I recently got myself a Raspberry Pi 4 to use as a Pi-hole and wanted to understand whether it would benefit from heat sinks or not. Most answers online agree that it is not needed, but it doesn’t hurt. What I didn’t find was some proper before-and-after comparison in real life conditions, so I checked myself.

Experiment Setup

I run the Raspberry Pi in the official case and manage it headless over ssh. I prepared a script and a cron job to log the temperature every 10 minutes and save the result in a csv file. After running the Pi-hole naked for over a month, I applied thermal tape and heat sinks to the main components. I left it running for a similar amount of time and then checked the measurements.

no_heatsink.jpg Raspberry Pi without heat sinks

with_heatsink.jpg Raspberry Pi with heat sinks

Results

I got a 11 880 measurements in total with timestamp and temperature.

!pip install --upgrade --quiet numpy pandas scipy
import numpy as np
import pandas as pd
from scipy.stats import mannwhitneyu
df = pd.read_csv("cpu_temp.csv", names=["time", "temperature"], parse_dates=[0])
df.sample(5)
time temperature
6911 2021-06-05 20:30:01 58.426
8925 2021-06-19 20:10:01 66.218
4317 2021-05-18 20:00:01 61.835
2480 2021-05-06 01:50:01 59.887
5833 2021-05-29 08:50:02 56.478

When applying the heat sinks I noted the time to know where to split the logs.

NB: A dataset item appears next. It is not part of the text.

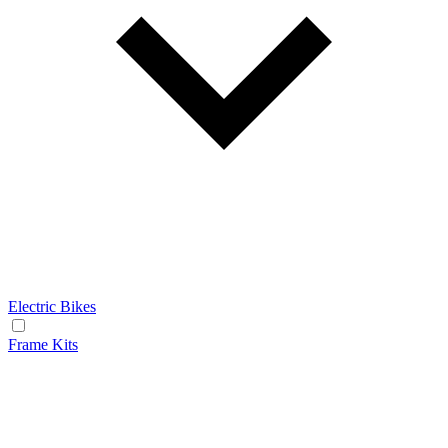
Electric Bikes
Frame Kits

There are 5 721 measurements without heat sink and 6 159 with it.

first_heatsink_ts = pd.Timestamp("2021-05-28 14:10:02")
no_heatsink_df = df[df["time"] < first_heatsink_ts]
with_heatsink_df = df[df["time"] >= first_heatsink_ts]
no_heatsink_df.describe()
temperature
count 5721.000000
mean 60.055207
std 1.695518
min 53.556000
25% 58.913000
50% 59.887000
75% 60.861000
max 67.679000
with_heatsink_df.describe()
temperature
count 6159.000000
mean 59.664731
std 2.435301
min 43.329000
25% 57.939000
50% 59.400000
75% 61.348000
max 67.679000

The average temperature is indeed lower with the heat sink (59.7° C vs 60.1° C). As I have several thousands data points, I can check whether the difference is also statistically significant. A proper statistical test in this case is the Wilcoxon rank-sum test (aka Mann–Whitney U test, not to be confused with the Wilcoxon signed-rank test).

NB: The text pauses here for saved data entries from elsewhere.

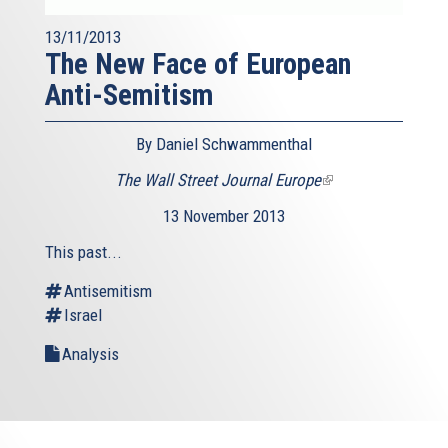
13/11/2013
The New Face of European
Anti-Semitism
By Daniel Schwammenthal
The Wall Street Journal Europe
(link
is
13 November 2013
external)
This past...
Antisemitism
Israel
Analysis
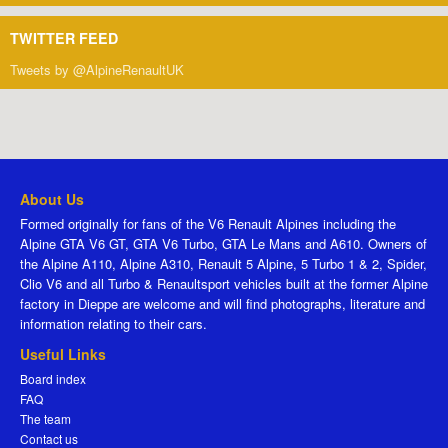
TWITTER FEED
Tweets by @AlpineRenaultUK
About Us
Formed originally for fans of the V6 Renault Alpines including the
Alpine GTA V6 GT, GTA V6 Turbo, GTA Le Mans and A610. Owners of
the Alpine A110, Alpine A310, Renault 5 Alpine, 5 Turbo 1 & 2, Spider,
Clio V6 and all Turbo & Renaultsport vehicles built at the former Alpine
factory in Dieppe are welcome and will find photographs, literature and
information relating to their cars.
Useful Links
Board index
FAQ
The team
Contact us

The p-value turned out to be basically zero, so the null hypothesis is rejected and I feel confident that the difference is not by chance.

res = mannwhitneyu(no_heatsink_df["temperature"], with_heatsink_df["temperature"], alternative="greater")
res.pvalue
2.23439609754936e-53

Conclusions

The temperature difference is statistically significant but practically insignificant. For low loads as with the Pi-hole, the temperature stays around a reasonable 60° C. Less than a Celsius degree difference is not worth the hassle of applying the heat sinks, but it might be for heavier loads.

Caveats

While I am happy with the results, a more scientifically accurate experiment would use multiple machines running in similar conditions. The weaknesses of my setup include:

  • As I started the experiment in the spring and finished in the summer, the temperature could have been affected by the weather and heating at my apartment.
  • The measurements with the heat sink were running afterwards and therefore with a more up-to-date and possibly more efficient software versions.
  • I might have placed the thermal paste and the heat sinks poorly.
  • There are different kinds of cases and thermal management solutions with possibly different results.